1. Plain English
The lemma Jcost_mono_on_one states that the function $J(x)$ is monotonically increasing for values of $x$ greater than or equal to $1$. If you select any two real numbers $x$ and $y$ that are both at least $1$, and $x \le y$, then the J-cost of $x$ will be less than or equal to the J-cost of $y$.
2. Relevance in Recognition Science
In Recognition Science (RS), $J(x) = \frac{1}{2}(x + x^{-1}) - 1$ defines the THEOREM-backed, unique cost functional for distinguishing a state or scale from the ground state ($x=1$). This lemma establishes that as a scale ratio $x$ moves further away from the identity $1$, its J-cost reliably grows. This monotonic penalty enforces that sequential J-cost optimization—such as the nested fraction steps in a continued fraction—strongly prefers minimal scale jumps. It provides the foundation for showing that the golden ratio $\phi$, represented by a continued fraction with minimal partial quotients (all 1s), acts as the ground state attractor for sequential J-cost optimization, structurally connecting RS to Ramanujan's deep continued fraction evaluations.
3. Reading the Formal Statement
private lemma Jcost_mono_on_one {x y : ℝ} (hx1 : 1 ≤ x) (hxy : x ≤ y) :
Jcost x ≤ Jcost y
private lemma: A local helper theorem restricted to this specific Lean module.{x y : ℝ}: The variables $x$ and $y$ are real numbers passed implicitly to the lemma.(hx1 : 1 ≤ x): The first explicit premise ensures $x \ge 1$.(hxy : x ≤ y): The second explicit premise establishes that $x \le y$.Jcost x ≤ Jcost y: The conclusion; the J-cost evaluated at $x$ is bounded above by the J-cost evaluated at $y$.
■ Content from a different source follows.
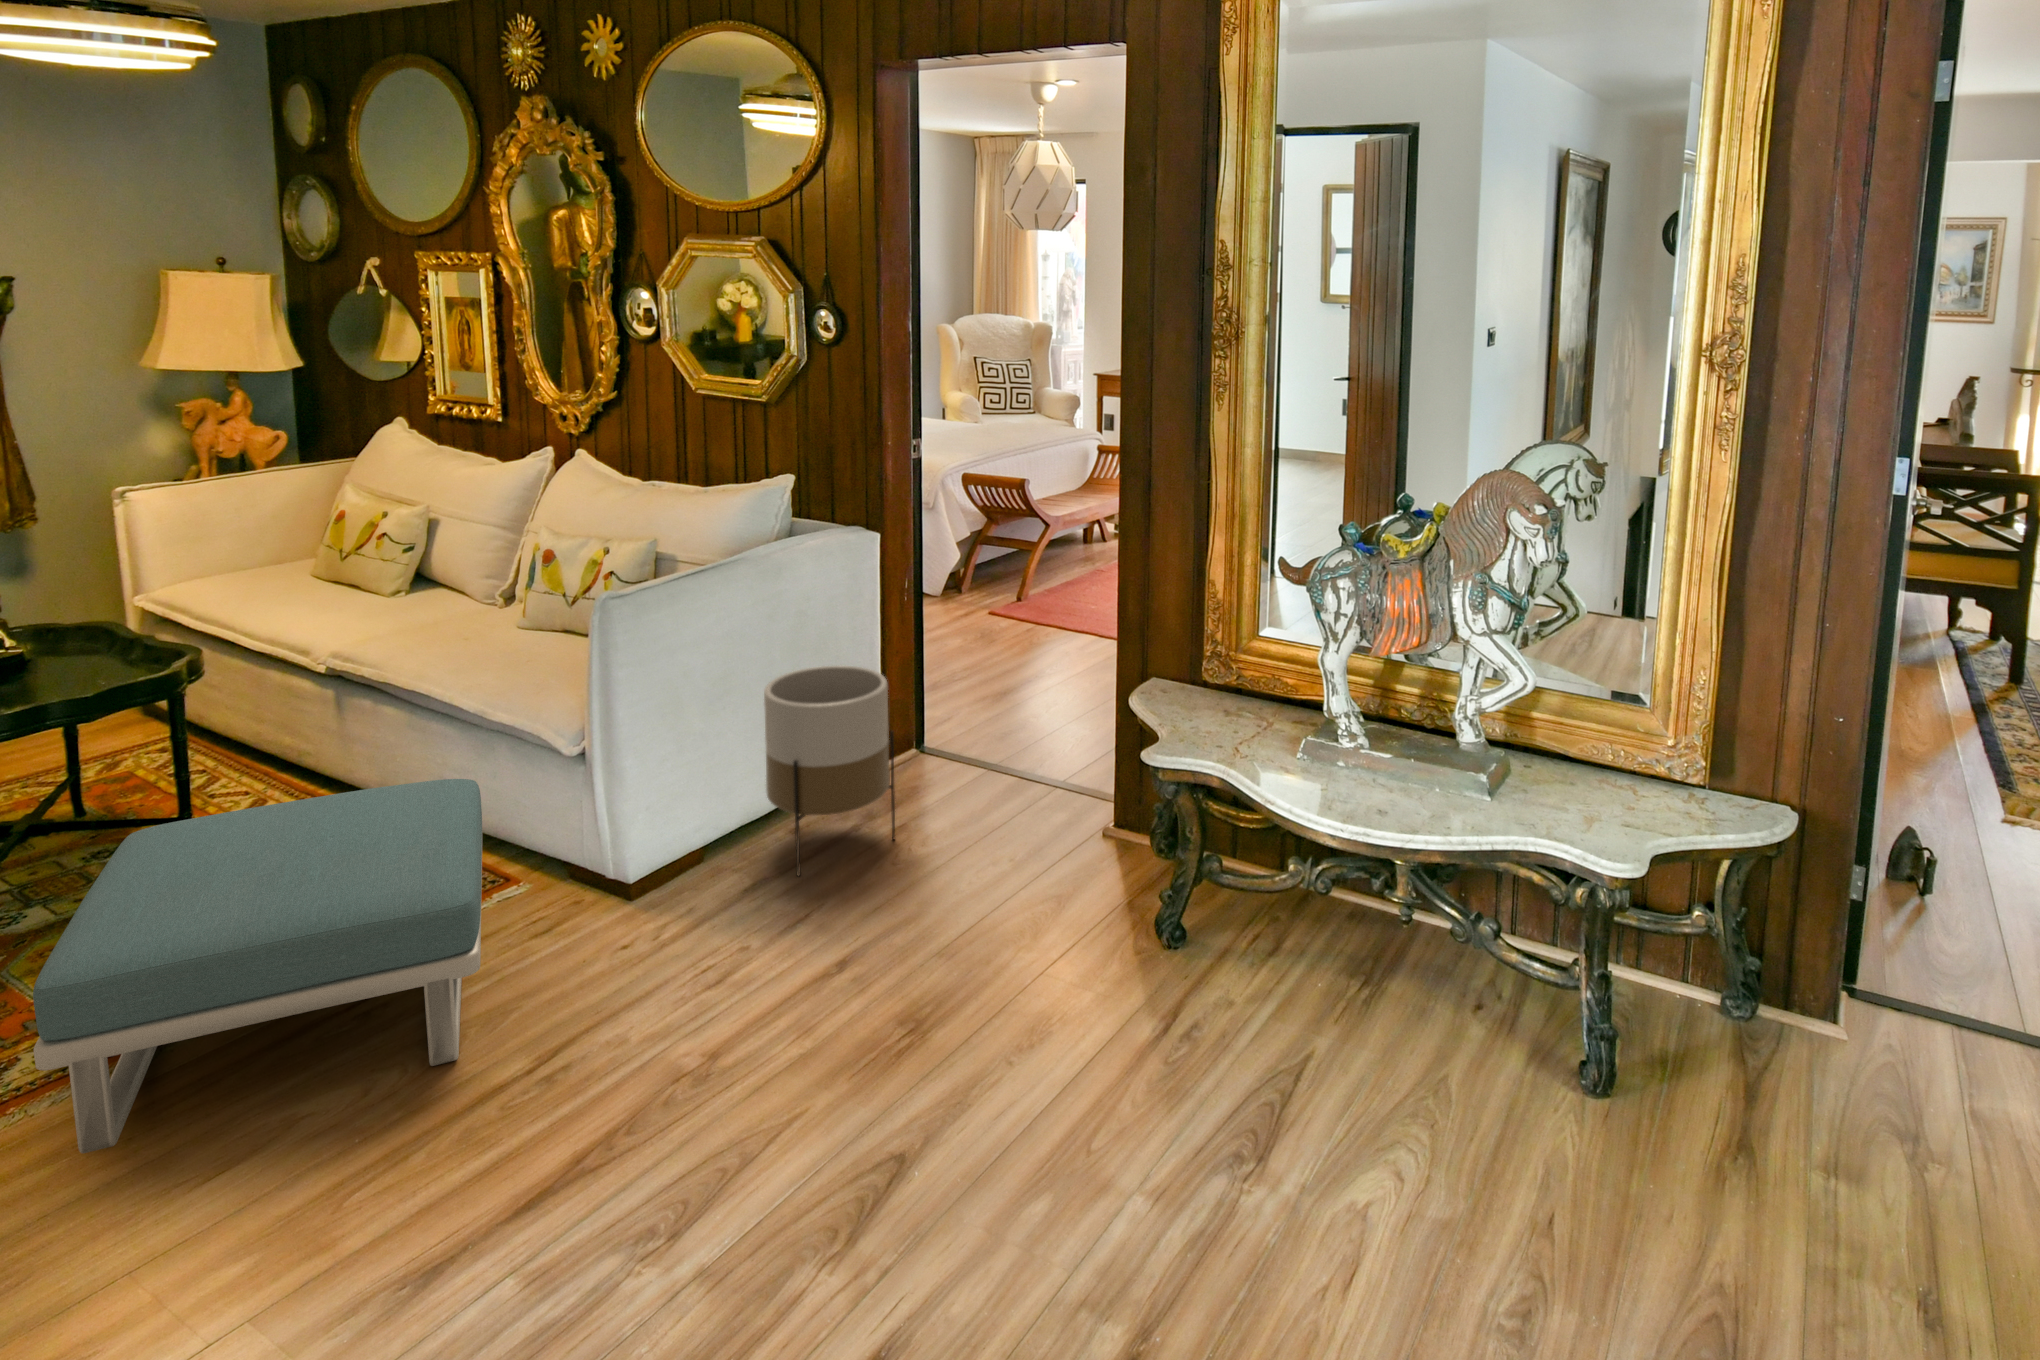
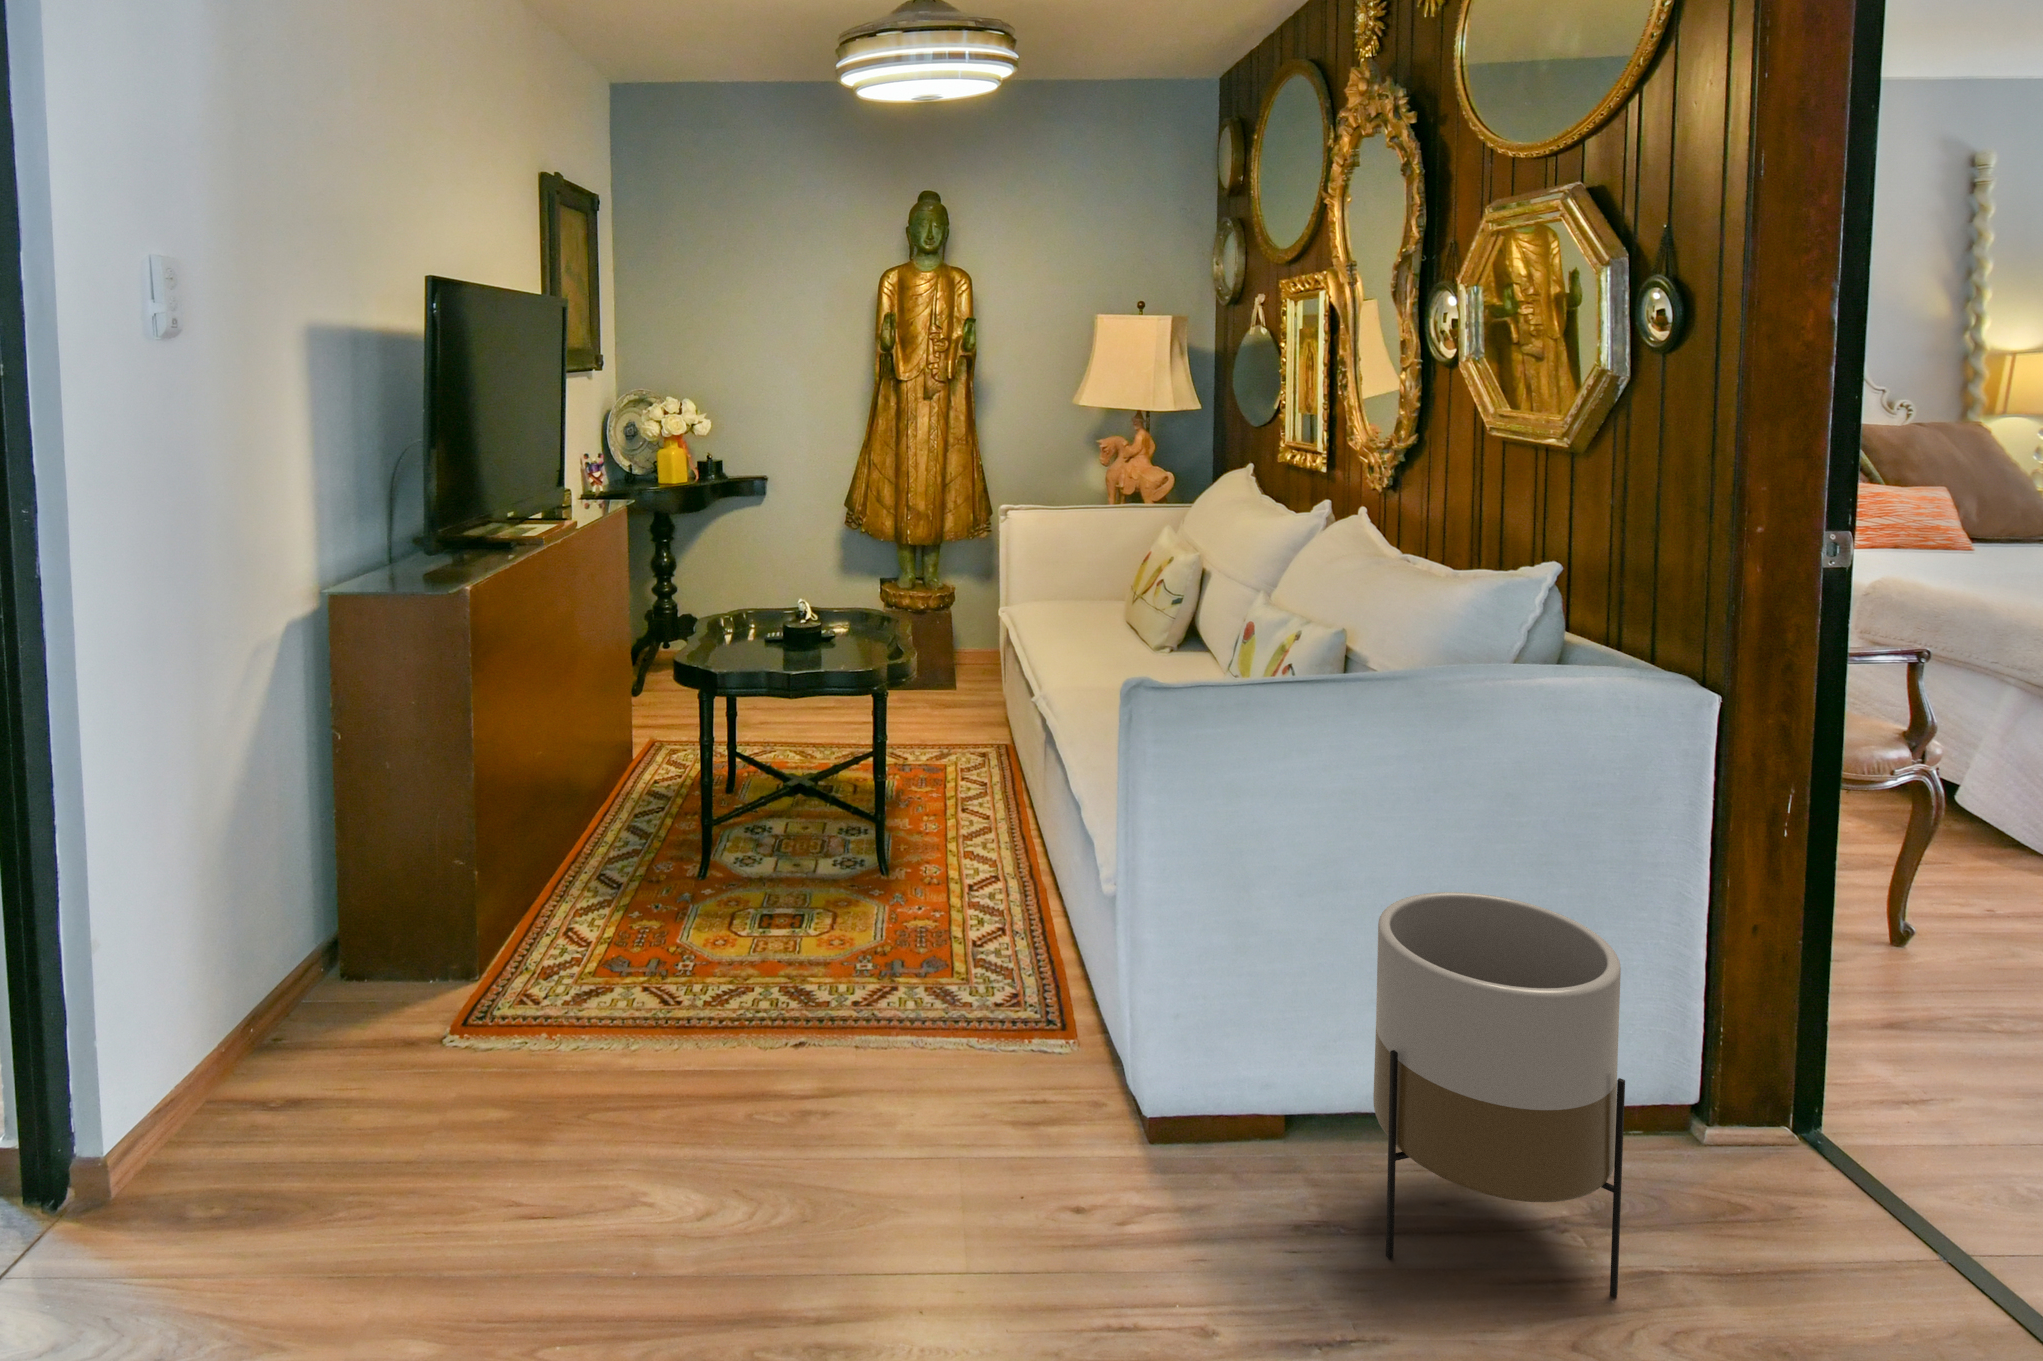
footstool: present [33,779,482,1153] -> none [503,813,1019,1242]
4. Visible Dependencies and Certificates
The proof in the supplied code delegates the algebraic lifting to a single preceding lemma:
- It unfolds the mathematical definition of
Jcost. - It relies directly on add_inv_mono_on_one, which proves the purely algebraic relation that $x \mapsto x + x^{-1}$ is monotone increasing on the domain $[1, \infty)$.
- It uses Lean's
linarithtactic to perform the final linear arithmetic step converting $x + x^{-1} \le y + y^{-1}$ into $\frac{1}{2}(x + x^{-1}) - 1 \le \frac{1}{2}(y + y^{-1}) - 1$.
5. What This Declaration Does Not Prove
- Strict Monotonicity: It proves weak monotonicity ($\le$), not strict inequality ($<$). It does not formally assert that increasing $x$ strictly increases cost, although this holds for $x > 1$.
- Behavior on $(0, 1)$: It makes no claims about inputs $x < 1$. In the broader RS framework, values below 1 map to the same positive costs via the reciprocal symmetry $J(x) = J(x^{-1})$, but this isolated lemma does not cover that domain.
- Minimal Partial Quotients: By itself, it only shows that larger numbers have higher cost. It does not compute optimal choices for continued fractions; rather, it serves as a dependency for downstream THEOREMS like pq_one_minimal_cost, which derives that a partial quotient of 1 minimizes J-cost at any given level.